My Kazooie does not work well with paper towels - she likes to pull her nasty paper towels from under the wheel and take them into her igloo with her. I guess I should say she works with them _too_ well :roll: . I eventually gave up on using paper towels and moved to big fleece squares that I put under the wheel instead. It works great  You could maybe try this or a litter pan with Yesterday's News or a similar litter - just make sure that it is non-clumping and is perfume/dye free 
Are you sure she is actually pottying under the wheel and that it isn't just runoff?
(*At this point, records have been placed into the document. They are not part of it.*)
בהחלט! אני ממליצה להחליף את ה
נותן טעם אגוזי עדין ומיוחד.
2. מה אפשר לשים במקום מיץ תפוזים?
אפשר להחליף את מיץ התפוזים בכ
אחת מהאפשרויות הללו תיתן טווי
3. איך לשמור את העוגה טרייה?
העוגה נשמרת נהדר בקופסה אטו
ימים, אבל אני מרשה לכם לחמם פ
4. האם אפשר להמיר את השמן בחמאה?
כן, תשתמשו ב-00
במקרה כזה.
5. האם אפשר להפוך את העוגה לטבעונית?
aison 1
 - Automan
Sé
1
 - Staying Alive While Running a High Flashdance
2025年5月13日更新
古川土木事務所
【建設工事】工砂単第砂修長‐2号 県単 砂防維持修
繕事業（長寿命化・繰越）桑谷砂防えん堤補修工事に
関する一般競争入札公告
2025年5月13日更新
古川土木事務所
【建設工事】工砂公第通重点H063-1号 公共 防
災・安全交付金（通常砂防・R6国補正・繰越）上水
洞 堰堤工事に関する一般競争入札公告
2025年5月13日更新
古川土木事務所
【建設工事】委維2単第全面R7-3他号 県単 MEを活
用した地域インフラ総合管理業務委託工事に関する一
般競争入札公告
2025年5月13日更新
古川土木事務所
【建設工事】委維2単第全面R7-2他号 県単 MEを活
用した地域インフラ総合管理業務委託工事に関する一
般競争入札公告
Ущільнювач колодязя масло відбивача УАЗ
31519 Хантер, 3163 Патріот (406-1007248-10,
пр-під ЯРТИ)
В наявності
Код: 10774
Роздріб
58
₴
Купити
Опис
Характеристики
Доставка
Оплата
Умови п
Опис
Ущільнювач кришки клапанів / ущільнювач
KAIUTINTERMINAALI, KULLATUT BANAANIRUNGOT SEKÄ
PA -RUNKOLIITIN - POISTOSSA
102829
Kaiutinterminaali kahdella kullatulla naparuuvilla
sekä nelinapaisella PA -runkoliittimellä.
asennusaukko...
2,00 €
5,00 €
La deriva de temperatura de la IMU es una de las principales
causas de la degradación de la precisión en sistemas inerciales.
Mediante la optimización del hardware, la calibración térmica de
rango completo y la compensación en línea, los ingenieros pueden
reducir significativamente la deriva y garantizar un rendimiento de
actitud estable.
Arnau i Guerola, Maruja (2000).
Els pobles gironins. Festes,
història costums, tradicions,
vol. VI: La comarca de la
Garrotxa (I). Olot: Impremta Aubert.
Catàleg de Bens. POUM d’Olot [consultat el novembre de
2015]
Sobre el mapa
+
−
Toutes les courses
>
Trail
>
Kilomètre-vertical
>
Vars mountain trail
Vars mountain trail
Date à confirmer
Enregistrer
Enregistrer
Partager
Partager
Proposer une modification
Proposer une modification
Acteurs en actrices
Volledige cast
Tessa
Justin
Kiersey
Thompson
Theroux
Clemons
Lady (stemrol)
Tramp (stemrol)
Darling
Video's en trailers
Regardless, a litter box does its best work under the wheel to catch all flying poos/pees, since that is where most hedgies do their pottying anyways


----------



## Tavia06 (Apr 23, 2012)

Dont your fleece squares get really really nasty?? the paper towel is always completely soaked and dripping with pee and poo every morning and the wheel has a huge puddle and poo everywhere... how often do you wash the fleece?? I made fleece/flannette liners and I want to be eco friendly but Im going through paper towel like no bodys business! as for her flying poos, she is climbing behind the wheel as i caught her the other night, she sticks her butt on the leg of the wheel and poos on it  :? she was for a while there doing her business as she was eating and drinking.. didnt even move... just kept eating and then walked through her mess all over everything!! Im glad she hasnt continued that!Anywho I would like to try the fleece, but.... I dont have my own place and share a washer dryer and putting sopping wet poopy fleece in there everyday is not going to win me brownie points... any advice?


----------



## coribelle (Jan 20, 2012)

I change out the fleece squares up to every day. Back at my university, I don't have a washer/dryer at all so I do the hedgehog laundry by hand in the bathroom sink, which is an option. Babies also tend to potty more and potty everywhere! I've noticed that as Kazooie got older, she has limited herself a little more as to where she potties and how much.
I think the best option for your super-pooper might be a disposable aluminum baking tray filled with a good cat litter and put under the wheel. That way there is no washing and easy clean up! Plus the litter lasts a while and is not very expensive


----------



## SquiggyTheHedgie (Jul 26, 2011)

The litter thing is a good idea. You'll want to use something like Yesterdays News which are recycled paper pellets, but if you choose cat litter make sure its non clumping and odorless. Btw, may I ask what kind of wheel you have?


----------



## Tavia06 (Apr 23, 2012)

Thank you guys! I think I will try some paper pellets and a tray... I removed the litter pan last night to see what happened and just put extra paper towel down to absorb more and it seemed to work she didnt pull anything out, she did nibble a little bit on the corner but that was it... it doesn't look like she ate any just chewed it. I have a bucket wheel, the breeder I got her from usually sells a wheel with every baby, they make them their selves and its great! I think shes just a bit uncomfortable cause shes quilling, this morning there are way more quills all over the floor than there where when I went to bed. Thanks for your advice!


----------